Ainsi les deux guerriers combattant pour la gloire,
D’une esgale fierté disputent la victoire :
Le feu leur sort des yeux, et l’un et l’autre alors,
Veut ou vaincre ou mourir dans ses nobles efforts.
Mais enfin Alaric, honteux, despit, et triste,
De voir qu’un Romain seul, si long-temps luy resiste,
Prend le sabre à deux mains ; et decidant leur sort,
Le frape, le renverse, et le fait tomber mort.
Comme un chesne battu d’une horrible tempeste,
Apres avoir long-temps de sa superbe teste
Bravé l’ire des vents dont l’effort le destruit,
S’esbranle, et s’esbranlant tombe avec un grand bruit.

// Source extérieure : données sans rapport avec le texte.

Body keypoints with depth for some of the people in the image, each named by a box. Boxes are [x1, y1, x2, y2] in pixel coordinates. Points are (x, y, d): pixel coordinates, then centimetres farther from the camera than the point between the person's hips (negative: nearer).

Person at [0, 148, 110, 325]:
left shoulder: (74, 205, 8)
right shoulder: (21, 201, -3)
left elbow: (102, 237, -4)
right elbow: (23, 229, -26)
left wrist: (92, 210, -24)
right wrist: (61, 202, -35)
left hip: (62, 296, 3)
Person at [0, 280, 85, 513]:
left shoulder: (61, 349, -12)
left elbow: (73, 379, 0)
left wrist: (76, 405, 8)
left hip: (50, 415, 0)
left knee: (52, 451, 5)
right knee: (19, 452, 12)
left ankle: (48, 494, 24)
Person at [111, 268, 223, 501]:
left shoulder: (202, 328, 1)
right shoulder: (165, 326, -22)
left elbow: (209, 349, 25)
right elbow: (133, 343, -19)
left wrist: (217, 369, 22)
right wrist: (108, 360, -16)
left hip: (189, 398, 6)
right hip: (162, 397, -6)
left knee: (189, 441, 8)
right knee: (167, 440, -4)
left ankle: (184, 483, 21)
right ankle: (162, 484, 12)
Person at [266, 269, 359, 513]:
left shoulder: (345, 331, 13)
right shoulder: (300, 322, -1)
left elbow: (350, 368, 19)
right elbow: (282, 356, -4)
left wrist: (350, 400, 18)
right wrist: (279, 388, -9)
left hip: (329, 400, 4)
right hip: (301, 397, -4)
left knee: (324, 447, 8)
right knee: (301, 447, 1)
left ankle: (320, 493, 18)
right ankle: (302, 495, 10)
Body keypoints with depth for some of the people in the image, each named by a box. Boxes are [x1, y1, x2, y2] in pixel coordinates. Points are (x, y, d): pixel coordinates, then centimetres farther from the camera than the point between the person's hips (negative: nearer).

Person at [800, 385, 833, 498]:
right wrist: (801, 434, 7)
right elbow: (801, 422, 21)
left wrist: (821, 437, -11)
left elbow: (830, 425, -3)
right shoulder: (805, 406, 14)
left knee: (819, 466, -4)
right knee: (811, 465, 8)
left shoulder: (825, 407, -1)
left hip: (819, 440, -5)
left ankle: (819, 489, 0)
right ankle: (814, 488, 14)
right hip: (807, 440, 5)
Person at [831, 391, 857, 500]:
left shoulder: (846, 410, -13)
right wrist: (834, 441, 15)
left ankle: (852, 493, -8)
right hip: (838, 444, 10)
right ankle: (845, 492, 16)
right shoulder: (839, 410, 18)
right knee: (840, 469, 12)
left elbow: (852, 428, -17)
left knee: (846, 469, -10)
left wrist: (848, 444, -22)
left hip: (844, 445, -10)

Ainsi de Stylicon la valeur memorable,
Apres un grand combat cede au bras qui l’accable :
Et du fameux Romain les armes en tombant,
Forment un bruit guerrier qui plaist au conquerant.
Mais Rigilde enragé sent redoubler ses peines ;
Et dit, pour animer les cohortes romaines,
Le salut des vaincus reduits au dernier point,
Consiste seulement à n’en esperer point.